## TO-DO ITEM
Continue the twin-pair derivation below from the point where it stops.

## TEXT BLOCK
□ □ □
Case I For \(\{{\mathsf{{M}}}_1,{\mathsf{{M}}}_2\}-\{{\mathsf{{M}}}_1,{\mathsf{{M}}}_3\}\) twin pairs

For \(\{{\mathsf{{M}}}_1,{\mathsf{{M}}}_2\}-\{{\mathsf{{M}}}_1,{\mathsf{{M}}}_3\}\) twin pairs, the indices are \(i=k=1\), \(j=2\), and \(l=3\), and \(\kappa _1\) and \(\kappa _2\) are the volume fractions of \(\mathsf{{M}}_2\) and \({\mathsf{{M}}}_3\) in the respective twins. The eigenvectors of \(\varvec{{\mathcal {G}}}_2\) tensor are obtained as \(\varvec{j}_1=\varvec{c}_3\), \(\varvec{j}_2=\varvec{c}_1\), and \(\varvec{j}_3=\varvec{c}_2\). The vectors \({\varvec{b}}\) and \(\tilde{{\varvec{m}}}\) are obtained using Eqs. (3.14)\(_{1,3}\) in Eq. (3.9)\(_{1,2}\) as

$$\begin{aligned} {\varvec{b}}= & {} \frac{\zeta _2}{\sqrt{(\kappa _1+\kappa _2)[2+(\kappa _1-\kappa _2)\upsilon ]}}\left[ \xi (1-\kappa _2\upsilon ) \sqrt{\kappa _1(2+\kappa _1\upsilon )}\,\varvec{c}_2+(1+\kappa _1\upsilon ) \sqrt{\kappa _2(2-\kappa _2\upsilon )}\,\varvec{c}_3\right] , \quad \text {and}\nonumber \\ \tilde{{\varvec{m}}}= & {} \frac{\sqrt{\kappa _1+\kappa _2}\,\,\upsilon }{\zeta _2 \sqrt{2+(\kappa _1-\kappa _2)\upsilon }}\left[ \xi \sqrt{\kappa _1(2+\kappa _1\upsilon )}\,\,\varvec{c}_2- \sqrt{\kappa _2(2-\kappa _2\upsilon )}\,\,\varvec{c}_3\right] , \end{aligned}$$
(3.16)
□ □ □
## SUPPLIED DATA
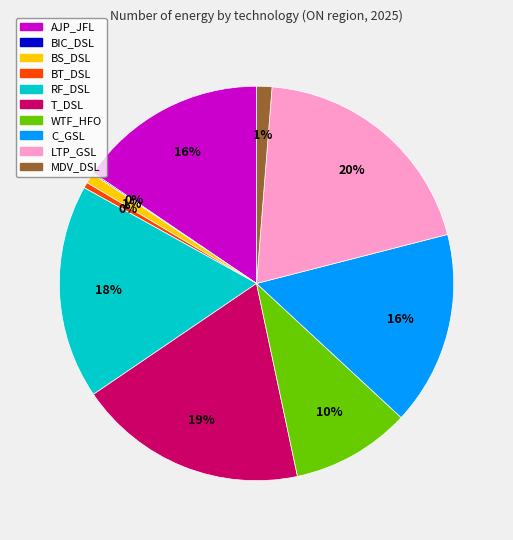

Does any single category account for the majority?

No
□ □ □
## ANSWER TO THE PROBLEM
respectively. Using Eqs. (3.16)\(_2\) and (3.7)\(_{1,2}\) in Eq. (3.10), we finally get \({\varvec{m}}\) as

$$\begin{aligned} {\varvec{m}} = \frac{\sqrt{\kappa _1+\kappa _2}\,\,\upsilon \alpha }{\zeta _2\sqrt{2+(\kappa _1-\kappa _2)\upsilon }}\left[ -\xi \upsilon \kappa _2^{1.5}\sqrt{2-\kappa _2\upsilon }\,\,\varvec{c}_1 +\xi \sqrt{\kappa _1(2+\kappa _1\upsilon )}\,\,\varvec{c}_2- \sqrt{\kappa _2(2-\kappa _2\upsilon )}(1+\kappa _2\upsilon )\,\,\varvec{c}_3\right] , \nonumber \\ \end{aligned}$$
(3.17)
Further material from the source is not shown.